'The Commitments' to bring Irish soul to London stage

05:00 AM, Apr 23, 2013

Irish novelist Roddy Doyle at launch of his coming stage musical of 'The Commitments' in London. Tim P. Whitby Getty Images/


Written By by Maria Puente, USA TODAY

It was a hit book and a hit movie about a memorably scrappy Irish soul band, and soon it’s going to be stomping all over the London stage in a new musical.

The Commitments, Roddy Doyle’s 1987 novel about a raucous bunch of working-class Dubliners who stumble their way to cover-band success, was made into a 1991 movie but Doyle wasn’t much interested in doing a stage version. Until now, the Associated Press reports.
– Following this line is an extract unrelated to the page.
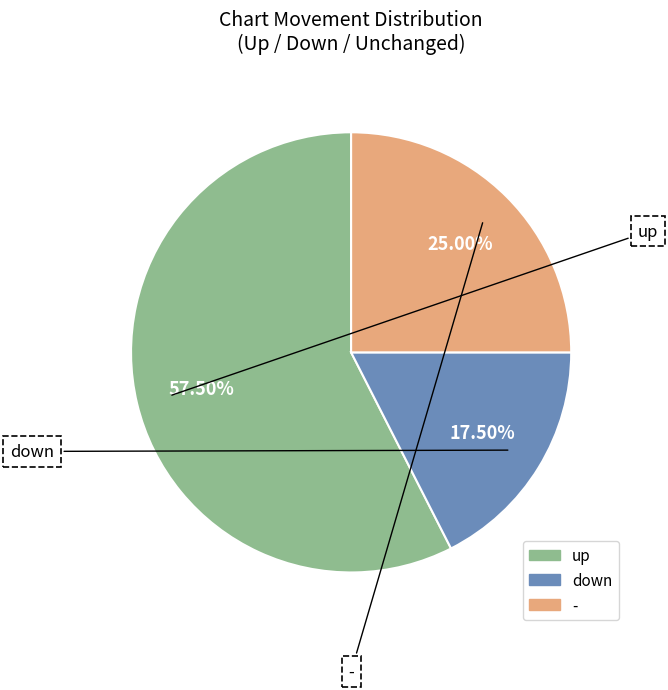

What is the ratio of the value at up to the value at -?

2.3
Doyle has written a stage version, Roddy Doyle’s The Commitments, opening in October. It’s set in 1986, the year Doyle wrote the book about rough-and-tumble Dublin, a city later transformed by years of the “Celtic Tiger” boom and then by debt-driven bust.
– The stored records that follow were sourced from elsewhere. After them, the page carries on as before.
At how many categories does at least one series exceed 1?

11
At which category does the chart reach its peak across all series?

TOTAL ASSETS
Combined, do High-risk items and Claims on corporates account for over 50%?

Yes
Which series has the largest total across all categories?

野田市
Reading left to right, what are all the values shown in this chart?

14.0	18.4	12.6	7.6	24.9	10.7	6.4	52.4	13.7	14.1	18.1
Producers, who announced the show at a press launch today, promised a show of soul classics. Director Jamie Lloyd says the cast is mostly Irish and under 21; they will all play their own musical instruments.

Many of them have never been in a play before,” Lloyd said. “There are a couple who’ve never seen a play before.”

So what took so long? Commitments was such a success, Doyle says, he needed a break from it, and besides, he doesn’t like musicals.

In the house I live in, if The Sound of Music comes on, all the male members, including the dogs, stand up and walk out,” jokes Doyle. “And the female members stay and cry.”

But Doyle, an Irish literary star, author of nine novels and winner of the Booker Prize, says he changed his mind after seeing the Frankie Valli musical Jersey Boys, in which the music drives the story.

What I loved about it was, the songs were terrific, but the songs didn’t interrupt the story and the story didn’t interrupt the songs,” Doyle told AP.

Alas, the cast of the movie won’t be in the stage version; after all, it’s been more than 20 years.

We’re all mortal,” Doyle says, “and I think most of them accept the fact that they’re lacking in hair.”